High expression levels of BTN3 transcripts could be found in human lymphoid tissues, mainly spleen, LNs and peripheral blood lymphocytes (PBLs) 1. Using an anti-CD277 monoclonal antibody, it was also demonstrated that BTN3A was expressed on most immune cells, including not only T and B lymphocytes, but also NK cells, monocytes,
DCs, as well as hematopoietic precursors and some tumor www.selleckchem.com/products/epacadostat-incb024360.html cell lines 1. Research on the counter-receptor of BTN3A showed that neither CD28, CTLA-4, ICOS, PD-1 nor BTLA were involved, and, except from some (but not all) acute T leukemia cell lines, was absent from both resting and activated T cells.

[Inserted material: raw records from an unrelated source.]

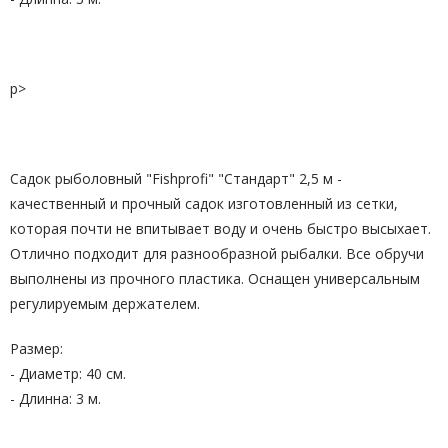
p>
Садок рыболовный "Fishprofi" "Стандарт" 2,5 м -
качественный и прочный садок изготовленный
из сетки
,
которая почти не
впитывает воду
и очень быстро высыхает.
Отлично подходит для разнообразной рыбалки.
Все
обручи
выполнены из прочного пластика. Оснащен универсальным
регулируемым держателем.
Размер:
- Диаметр: 40 см.
- Длинна: 3 м.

Similar experiments were performed with BTN2A and showed that BTN2A mRNA was expressed in most human tissues, but protein expression was significantly lower in leukocytes. These experiments also revealed that a particular glycosylated form of BTN2A1 binds a lectin molecule, DC-SIGN, found on DCs, confirming the involvement of the BTN family as co-regulators of the immune system 10. Furthermore, the binding of human BTN2A1 to DC-SIGN was also dependent on heavy glycosylation of the receptor when expressed by tumor cells. In two recent studies, the recombinant murine BTNL2 protein bound an unidentified receptor on B cells and T cells 11, distinct from the known receptors of the B7 molecules Z-VAD-FMK nmr 12. Both groups demonstrated that the activation of mouse T cells,
through TCR engagement, was inhibited by the ligation of BTNL2 with its putative receptor on T cells. Recently, a report proposed that BTN3A1 is an additional co-inhibitor receptor of T-cell activation 13. However, the expression of BTN3A1 on lymphocytes as well
as on NK cells prompted us to investigate Thiamine-diphosphate kinase whether BTN3A1 was involved in the regulation of innate effectors (NK cells) as well as T lymphocytes ant to explore the potential role of BTN3 (CD277) on the regulation of T lymphocyte and NK cell activation. Our results show that CD277-triggering in CD4+ T cells considerably enhances TCR-induced signaling, cytokine production and CD4+ T-cell proliferation. In contrast, CD277 triggering is not involved in CD16- or NKp46-induced NK-cell activation. The differential behaviour of CD277 in these two immune cell types prompted us to investigate the relative expression of the different BTN3 isoforms in both T cells and NK cells. To identify possible differences at the protein level, detection of CD277 surface expression was performed on several T and NK differentiation subsets from healthy donors (n=4). Using multi-parametric flow cytometry, CD3+CD4+, CD3+CD8+ and NK cell populations were analyzed (see Supporting Information, Figs. 1 and 2). Staining with the CD277 mAb reveals a strong expression of CD277 in all cell types CD4+ helper T cells, cytolytic CD8+ T cells and NK cells (Figs. 1B and 2B).